Individuals doing the right thing: what a concept! It's how to keep an agency from losing its reputation

Many years ago, a friend pulled back the trunk liner of a new Ford he’d recently bought. Next to the spare tire was a crumpled brown bag containing the remains of an assembly line employee’s lunch. Including what looked like a thoroughly gnawed lamb chop.

How would that make you feel about a Ford? I mean, if they leave trash in cars leaving the factory, how can you be sure they remembered all of the piston rings? Turns out the car ran great for years thereafter. But the incident showed how the behavior of a single crank out of a couple of hundred thousand employees can do harm to an organization’s reputation.

Ever since, I’ve never taken title to a car without looking into the crevices where someone’s garbage might be lurking.

Large organizations, both corporate and governmental, face a crisis of faith in their legitimacy. Large numbers of people think all corporations are corrupt, federal employees are all lazy, the media are incapable of telling the truth. You’ve seen the surveys.

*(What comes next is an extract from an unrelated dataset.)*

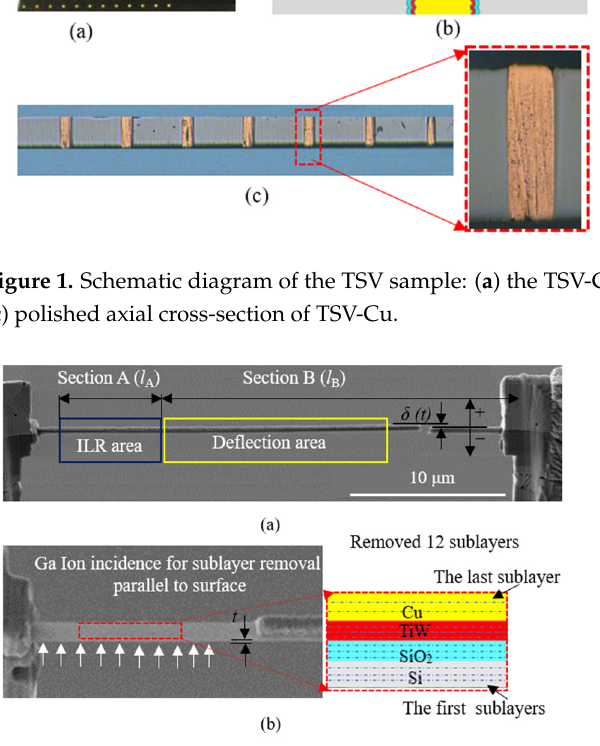
Table 1. Dimensions of the micro cantilever beam.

Back in July the Justice Department Office of Inspector General released its investigation findings into how an FBI field office and a couple of agents in particular dealt with testimony. The account had been given by one of the Olympic gymnasts, McKayla Maroney, who’d been sexually assaulted by the sicko doctor employed by USA Gymnastics. The doctor will never see another day of freedom, but many enablers have yet to be made accountable.

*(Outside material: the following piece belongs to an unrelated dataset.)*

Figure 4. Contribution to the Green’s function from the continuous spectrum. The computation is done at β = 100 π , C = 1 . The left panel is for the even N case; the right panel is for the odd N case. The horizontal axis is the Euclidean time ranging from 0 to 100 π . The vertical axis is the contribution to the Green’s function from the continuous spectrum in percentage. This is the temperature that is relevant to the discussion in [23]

I read the IG report after the FBI incident burst into the public during last week’s Senate hearings. The IG found a long list of procedural, policy and ethical failures including lying and failing to document a key interview. One of the agents cited tried to get a job with USA Gymnastics — over beers with the organization’s president — while the whole sordid thing was going on. Worse than how these actions failed the FBI, they allowed a sexual predator to continue for a year afterwards.

One senator remarked that perhaps the Justice Department itself doesn’t take the gymnastics scandal seriously.

Thus can one bad individual attract bad inferences about a department of more than 100,000 people. Such reputational damage is hard to undo. Leadership can help by quickly getting rid of people, but that didn’t happen in the FBI case. Now FBI Director Christopher Wray and Attorney General Merrick Garland have a mess to deal with. Not a PR or image issue; a real problem of illegal and reckless behavior by two agents.

Conversely then, individuals doing the right thing day-by-day are what make up a good organization, both functionally and reputationally. What a concept.

Every day the Justice Department publishes stacks of press releases on cases. They’re some of the longest and most detailed press releases to issue from the vast PR machinery that is federal public affairs. Yet despite the self-congratulatory tone and the careful selection of cases, they do show that under normal operating circumstances FBI agents and other federal law enforcement operatives do good work.

In one recent case, a multi-agency team nabbed a Texas man for getting a $1.6 million Paycheck Protection Program loan fraudulently. FBI agents helped in another investigation leading to the indictment of 138 people charged with $1.4 billion worth of health care billing fraud against the Centers for Medicare and Medicaid Services.

Federal law enforcement work is hard enough as it is. Nearly everything gets second-guessed, sometimes for good reason. Still, if an individual can tarnish an agency’s reputation, an individual can also polish it.